SELECTED TEXT:
'''
Re: [PATCH RFC] mm: implement write-behind policy for sequential file writes

From: Konstantin Khlebnikov
Date: Mon Oct 02 2017 - 16:58:54 EST

On 02.10.2017 22:54, Linus Torvalds wrote:
On Mon, Oct 2, 2017 at 2:54 AM, Konstantin Khlebnikov
<khlebnikov@xxxxxxxxxxxxxx> wrote:

This patch implements write-behind policy which tracks sequential writes
and starts background writeback when have enough dirty pages in a row.

This looks lovely to me.

I do wonder if you also looked at finishing the background
write-behind at close() time, because it strikes me that once you
start doing that async writeout, it would probably be good to make
sure you try to do the whole file.

Smaller files or tails is lesser problem and forced writeback here
might add bigger overhead due to small requests or too random IO.
Also open+append+close pattern could generate too much IO.

I'm thinking of filesystems that do delayed allocation etc - I'd
expect that you'd want the whole file to get allocated on disk
together, rather than have the "first 256kB aligned chunks" allocated
thanks to write-behind, and then the final part allocated much later
(after other files may have triggered their own write-behind). Think
loads like copying lots of pictures around, for example.

As far as I know ext4 preallocates space beyond file end for writing
patterns like append + fsync. Thus allocated extents should be bigger
than 256k. I haven't looked into this yet.

I don't have any particularly strong feelings about this, but I do
suspect that once you have started that IO, you do want to finish it
all up as the file write is done. No?
'''
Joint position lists
'''
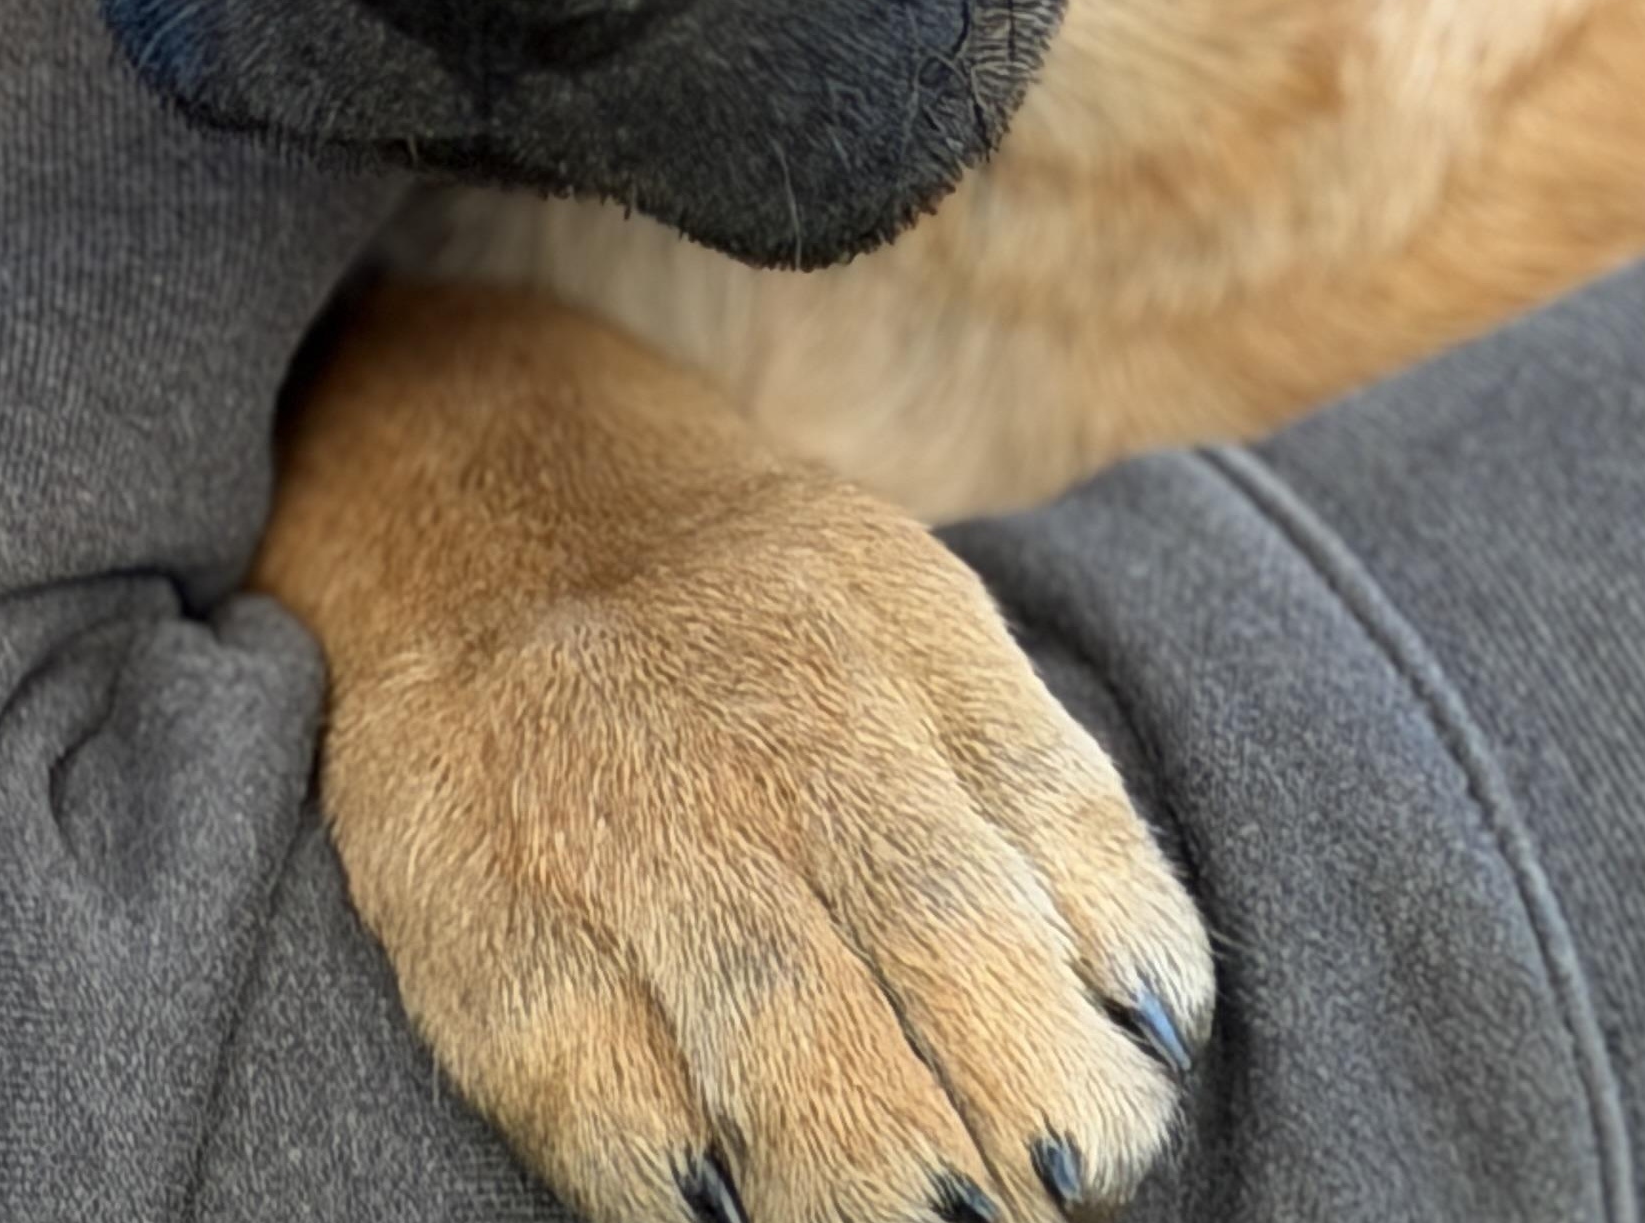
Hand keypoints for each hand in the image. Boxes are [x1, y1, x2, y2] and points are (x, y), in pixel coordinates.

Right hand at [259, 287, 1213, 1222]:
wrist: (488, 493)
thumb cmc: (761, 614)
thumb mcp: (929, 633)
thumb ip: (1043, 802)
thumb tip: (1158, 1013)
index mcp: (912, 650)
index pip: (1056, 839)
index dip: (1113, 1004)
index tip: (1135, 1099)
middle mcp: (778, 731)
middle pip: (942, 939)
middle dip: (1028, 1113)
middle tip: (1054, 1198)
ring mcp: (627, 824)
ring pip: (787, 1031)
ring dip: (882, 1175)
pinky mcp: (486, 918)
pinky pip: (595, 1091)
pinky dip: (678, 1183)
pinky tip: (733, 1212)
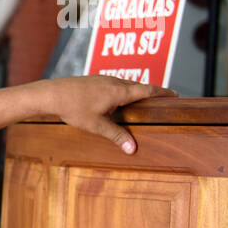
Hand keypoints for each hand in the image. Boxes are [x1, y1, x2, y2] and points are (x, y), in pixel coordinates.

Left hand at [35, 75, 177, 153]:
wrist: (51, 94)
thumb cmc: (73, 108)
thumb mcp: (96, 125)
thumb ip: (116, 135)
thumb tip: (133, 149)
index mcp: (119, 91)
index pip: (148, 90)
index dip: (163, 92)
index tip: (175, 95)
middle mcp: (114, 81)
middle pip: (139, 86)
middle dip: (153, 92)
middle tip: (165, 99)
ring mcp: (104, 78)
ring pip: (126, 84)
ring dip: (137, 90)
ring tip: (145, 100)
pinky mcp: (94, 79)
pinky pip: (115, 83)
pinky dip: (124, 89)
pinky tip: (119, 98)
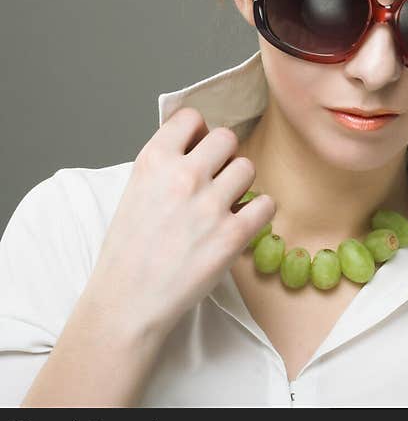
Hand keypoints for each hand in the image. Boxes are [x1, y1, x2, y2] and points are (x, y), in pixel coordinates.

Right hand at [87, 108, 275, 339]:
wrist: (127, 302)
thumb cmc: (129, 251)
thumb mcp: (135, 191)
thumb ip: (166, 165)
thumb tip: (201, 145)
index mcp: (153, 161)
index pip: (191, 117)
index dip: (198, 133)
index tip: (197, 150)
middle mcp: (183, 177)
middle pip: (227, 138)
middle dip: (225, 156)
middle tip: (215, 180)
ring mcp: (210, 205)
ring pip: (248, 168)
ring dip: (241, 185)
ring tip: (224, 205)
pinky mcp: (233, 235)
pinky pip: (266, 204)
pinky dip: (259, 212)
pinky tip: (243, 223)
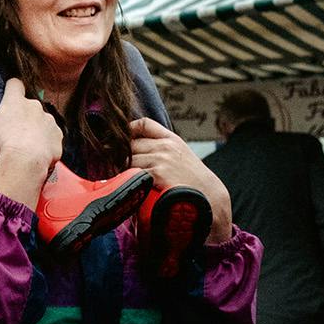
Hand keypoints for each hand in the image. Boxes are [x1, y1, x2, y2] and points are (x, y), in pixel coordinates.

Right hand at [0, 78, 61, 202]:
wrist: (26, 161)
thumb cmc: (3, 141)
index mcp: (16, 100)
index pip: (15, 83)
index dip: (11, 88)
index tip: (8, 96)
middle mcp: (35, 106)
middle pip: (29, 105)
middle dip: (22, 115)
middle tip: (13, 131)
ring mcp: (49, 121)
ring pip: (42, 121)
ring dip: (35, 129)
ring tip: (26, 145)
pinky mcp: (58, 136)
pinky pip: (52, 137)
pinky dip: (46, 143)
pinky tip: (37, 153)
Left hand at [129, 118, 233, 242]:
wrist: (210, 199)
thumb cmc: (194, 183)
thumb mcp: (182, 158)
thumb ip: (163, 151)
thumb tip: (136, 150)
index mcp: (172, 140)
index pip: (143, 124)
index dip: (128, 129)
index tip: (118, 139)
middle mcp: (166, 146)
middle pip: (130, 143)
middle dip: (120, 154)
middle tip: (112, 164)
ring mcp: (161, 159)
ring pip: (128, 159)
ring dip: (121, 168)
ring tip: (121, 178)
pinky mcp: (157, 174)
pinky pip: (132, 172)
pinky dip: (126, 178)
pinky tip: (127, 184)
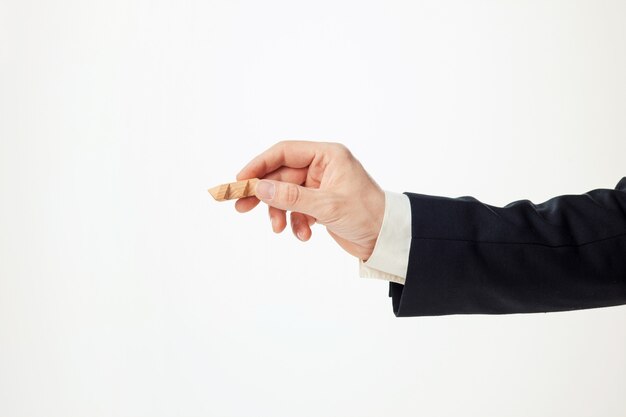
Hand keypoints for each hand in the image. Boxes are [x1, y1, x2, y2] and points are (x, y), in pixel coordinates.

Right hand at [235, 141, 384, 260]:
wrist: (387, 238)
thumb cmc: (367, 214)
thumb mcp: (327, 205)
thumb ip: (291, 196)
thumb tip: (259, 188)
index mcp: (327, 155)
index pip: (283, 152)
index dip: (259, 165)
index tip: (240, 181)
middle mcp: (322, 166)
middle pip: (280, 174)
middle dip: (265, 194)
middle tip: (241, 207)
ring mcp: (320, 185)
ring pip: (286, 194)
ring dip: (281, 213)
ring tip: (281, 229)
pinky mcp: (320, 203)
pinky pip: (297, 208)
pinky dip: (296, 222)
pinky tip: (304, 234)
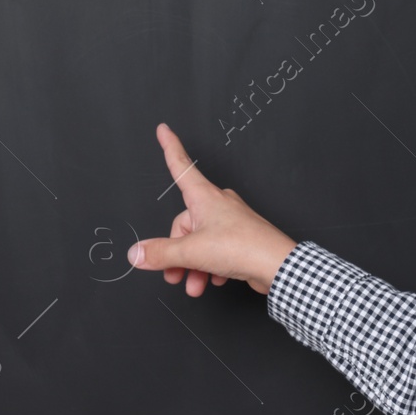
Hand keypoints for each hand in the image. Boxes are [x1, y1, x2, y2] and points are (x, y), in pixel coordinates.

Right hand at [129, 123, 297, 296]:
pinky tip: (213, 281)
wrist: (277, 265)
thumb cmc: (244, 247)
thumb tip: (137, 253)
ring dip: (193, 266)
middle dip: (177, 253)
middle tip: (173, 274)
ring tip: (194, 285)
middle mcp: (217, 204)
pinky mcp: (239, 239)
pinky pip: (215, 250)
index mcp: (204, 196)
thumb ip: (161, 253)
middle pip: (183, 223)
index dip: (170, 146)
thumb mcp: (192, 251)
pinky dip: (210, 267)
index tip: (164, 130)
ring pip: (199, 242)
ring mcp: (229, 221)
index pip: (180, 165)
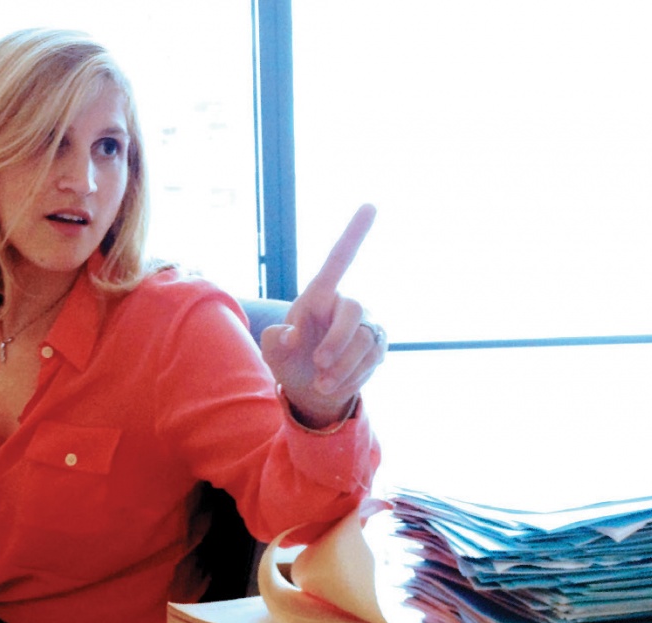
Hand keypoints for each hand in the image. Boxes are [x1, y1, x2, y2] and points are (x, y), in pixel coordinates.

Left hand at [261, 204, 384, 427]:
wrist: (312, 388)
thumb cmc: (289, 359)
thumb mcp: (273, 352)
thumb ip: (274, 342)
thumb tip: (290, 337)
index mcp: (319, 295)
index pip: (339, 259)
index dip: (354, 233)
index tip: (370, 205)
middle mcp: (345, 305)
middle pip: (353, 311)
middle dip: (338, 341)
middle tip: (318, 364)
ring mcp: (365, 325)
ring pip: (364, 342)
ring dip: (342, 368)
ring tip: (321, 384)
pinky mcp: (378, 346)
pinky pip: (372, 360)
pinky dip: (351, 378)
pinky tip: (334, 385)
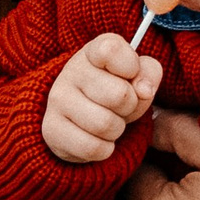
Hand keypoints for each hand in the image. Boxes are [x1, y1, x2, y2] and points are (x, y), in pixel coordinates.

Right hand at [43, 33, 161, 164]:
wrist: (77, 117)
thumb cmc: (113, 90)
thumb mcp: (136, 76)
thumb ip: (148, 73)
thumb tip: (144, 90)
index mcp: (94, 51)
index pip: (112, 50)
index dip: (131, 66)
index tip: (130, 74)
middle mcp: (71, 71)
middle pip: (120, 95)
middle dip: (130, 107)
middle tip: (121, 107)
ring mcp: (57, 100)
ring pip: (106, 124)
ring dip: (117, 130)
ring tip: (109, 122)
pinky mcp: (51, 129)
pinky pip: (93, 147)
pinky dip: (104, 149)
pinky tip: (98, 138)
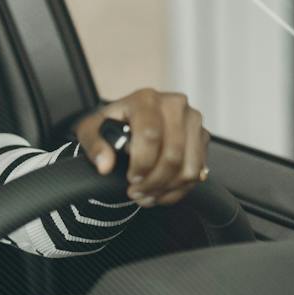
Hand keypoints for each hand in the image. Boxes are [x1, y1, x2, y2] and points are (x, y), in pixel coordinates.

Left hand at [74, 88, 209, 207]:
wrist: (129, 120)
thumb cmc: (111, 124)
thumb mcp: (91, 130)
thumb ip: (94, 145)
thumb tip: (105, 165)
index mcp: (146, 99)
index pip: (151, 135)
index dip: (142, 163)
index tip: (131, 178)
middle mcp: (175, 105)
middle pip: (173, 153)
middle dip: (154, 181)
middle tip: (137, 192)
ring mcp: (193, 121)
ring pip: (189, 166)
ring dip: (167, 188)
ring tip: (147, 195)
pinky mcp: (202, 138)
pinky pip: (197, 172)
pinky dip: (178, 189)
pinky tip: (160, 192)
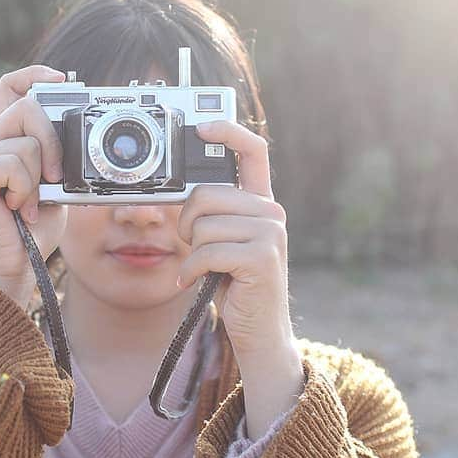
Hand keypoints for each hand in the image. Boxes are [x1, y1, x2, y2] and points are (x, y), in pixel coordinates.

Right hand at [0, 66, 68, 306]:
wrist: (16, 265)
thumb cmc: (34, 228)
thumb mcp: (56, 183)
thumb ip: (58, 154)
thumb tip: (76, 128)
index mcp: (6, 139)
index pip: (10, 88)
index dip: (33, 75)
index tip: (60, 79)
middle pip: (26, 107)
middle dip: (53, 142)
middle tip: (54, 178)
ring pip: (26, 142)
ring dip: (39, 179)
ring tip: (29, 204)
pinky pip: (12, 163)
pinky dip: (24, 189)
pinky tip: (17, 208)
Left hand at [175, 119, 293, 359]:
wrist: (259, 331)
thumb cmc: (234, 285)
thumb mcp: (223, 242)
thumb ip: (215, 213)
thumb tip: (186, 192)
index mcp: (261, 203)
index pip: (253, 151)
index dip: (228, 132)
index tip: (202, 126)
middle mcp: (271, 213)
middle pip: (208, 194)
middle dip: (188, 224)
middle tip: (193, 247)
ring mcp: (270, 234)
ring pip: (204, 226)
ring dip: (192, 253)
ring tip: (206, 269)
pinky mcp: (262, 257)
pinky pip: (207, 251)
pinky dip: (193, 270)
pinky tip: (197, 282)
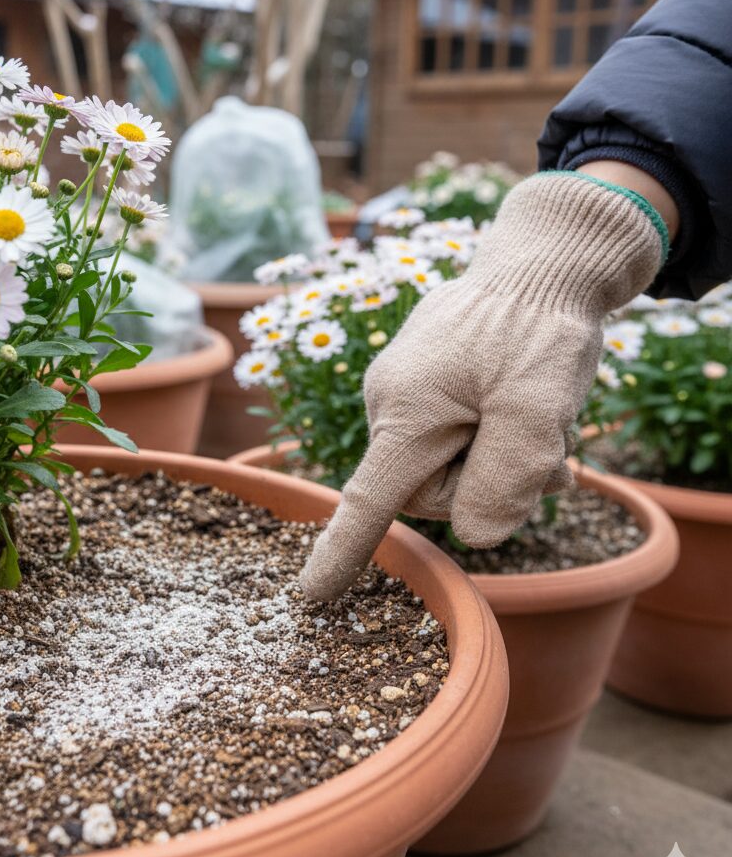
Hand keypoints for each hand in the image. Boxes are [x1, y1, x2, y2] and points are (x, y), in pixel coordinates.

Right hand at [299, 172, 665, 600]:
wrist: (545, 261)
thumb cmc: (541, 328)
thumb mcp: (542, 406)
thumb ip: (507, 477)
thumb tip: (475, 535)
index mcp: (407, 409)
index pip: (369, 499)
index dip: (342, 552)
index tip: (310, 596)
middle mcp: (389, 399)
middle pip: (427, 489)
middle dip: (487, 481)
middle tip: (546, 448)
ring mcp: (402, 387)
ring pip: (444, 463)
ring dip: (497, 458)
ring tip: (544, 421)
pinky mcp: (422, 382)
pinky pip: (447, 434)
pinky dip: (490, 436)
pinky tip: (524, 408)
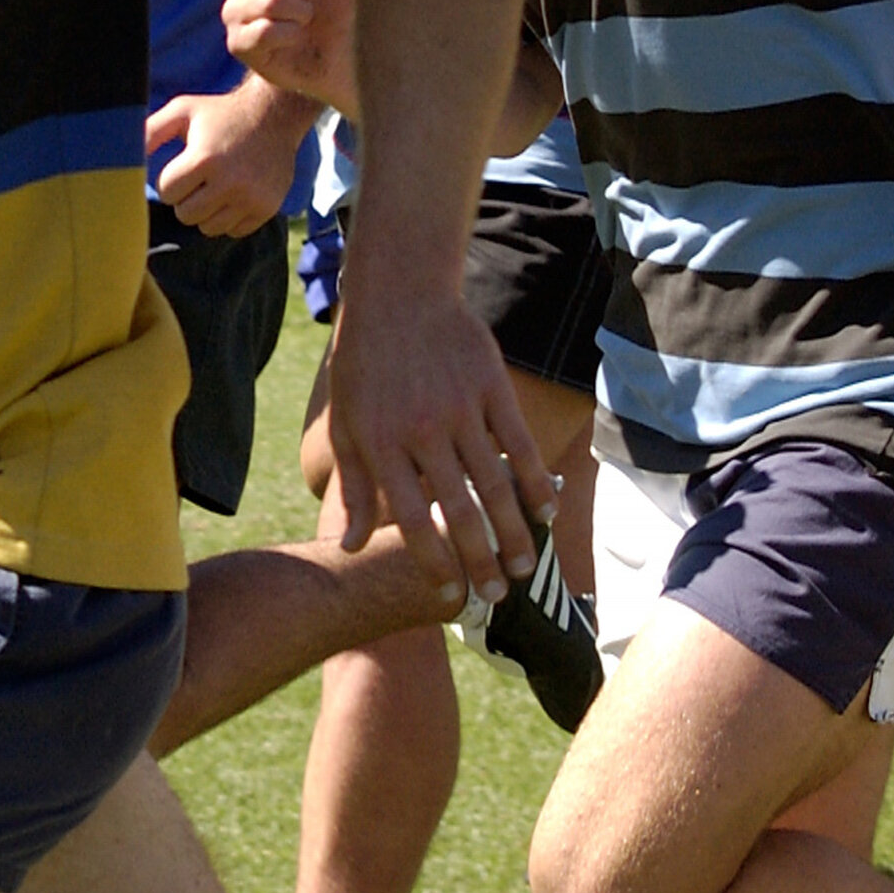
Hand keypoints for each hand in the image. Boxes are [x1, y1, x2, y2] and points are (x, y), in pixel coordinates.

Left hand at [143, 81, 312, 238]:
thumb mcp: (183, 111)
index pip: (168, 192)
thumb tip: (125, 155)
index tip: (182, 166)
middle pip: (186, 215)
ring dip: (205, 211)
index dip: (170, 180)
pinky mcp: (266, 208)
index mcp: (205, 158)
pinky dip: (228, 217)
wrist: (275, 115)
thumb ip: (151, 130)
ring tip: (214, 186)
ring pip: (209, 228)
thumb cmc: (220, 113)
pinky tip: (233, 194)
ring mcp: (251, 198)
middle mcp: (230, 182)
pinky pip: (234, 231)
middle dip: (185, 199)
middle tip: (197, 179)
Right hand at [222, 0, 356, 112]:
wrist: (336, 56)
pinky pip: (265, 31)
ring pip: (271, 1)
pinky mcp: (237, 44)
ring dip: (301, 13)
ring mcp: (233, 11)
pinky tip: (293, 39)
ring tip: (304, 20)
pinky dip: (290, 34)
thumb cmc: (335, 5)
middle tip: (311, 1)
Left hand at [329, 286, 551, 605]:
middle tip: (497, 597)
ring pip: (495, 485)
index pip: (411, 520)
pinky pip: (520, 444)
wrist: (399, 295)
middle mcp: (422, 431)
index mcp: (381, 445)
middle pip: (459, 512)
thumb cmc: (365, 365)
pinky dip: (536, 482)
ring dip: (515, 533)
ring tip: (524, 568)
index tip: (451, 595)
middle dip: (480, 562)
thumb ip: (353, 487)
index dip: (434, 563)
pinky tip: (547, 512)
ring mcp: (461, 409)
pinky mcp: (492, 387)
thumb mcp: (346, 424)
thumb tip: (351, 546)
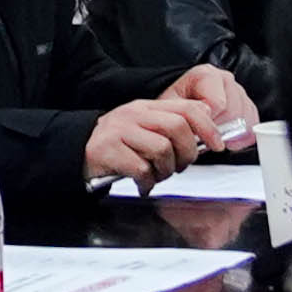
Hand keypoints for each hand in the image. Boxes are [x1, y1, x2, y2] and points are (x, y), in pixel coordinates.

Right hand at [89, 77, 249, 186]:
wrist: (75, 149)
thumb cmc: (115, 143)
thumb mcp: (143, 127)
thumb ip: (170, 124)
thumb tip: (205, 127)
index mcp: (147, 107)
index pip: (187, 109)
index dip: (208, 128)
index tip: (217, 145)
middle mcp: (134, 115)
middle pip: (178, 129)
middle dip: (187, 154)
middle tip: (179, 167)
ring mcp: (120, 131)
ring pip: (162, 150)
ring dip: (165, 170)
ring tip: (155, 176)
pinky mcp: (109, 151)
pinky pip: (141, 168)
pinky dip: (147, 181)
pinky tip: (142, 184)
'''
PROMPT: Continue the write-behind patch thread from the point where it stops. The items play no part in what comes next.

RESULT FOR THIS TASK:
I'm aiming into continuous file operations like downloading huge file
or writing verbose log. Original motivation came from low-latency server
workloads which suffers from parallel bulk operations which generates
tons of dirty pages. Probably for general-purpose usage thresholds
should be increased significantly to cover only really bulky patterns.

It would also be really nice to see some numbers. Perhaps a comparison
of "vmstat 1" or similar when writing a big file to some slow medium
like a USB stick (which is something we've done very very badly at,
and this should help smooth out)?

I'll try to find out some real cases with numbers.

For now I see that massive write + fdatasync (dd conf=fdatasync, fio)
always ends earlier because writeback now starts earlier too.
Without fdatasync it's obviously slower.

Cp to usb stick + umount should show same result, plus cp could be
interrupted at any point without contaminating cache with dirty pages.

Kernel compilation tooks almost the same time because most files are
smaller than 256k.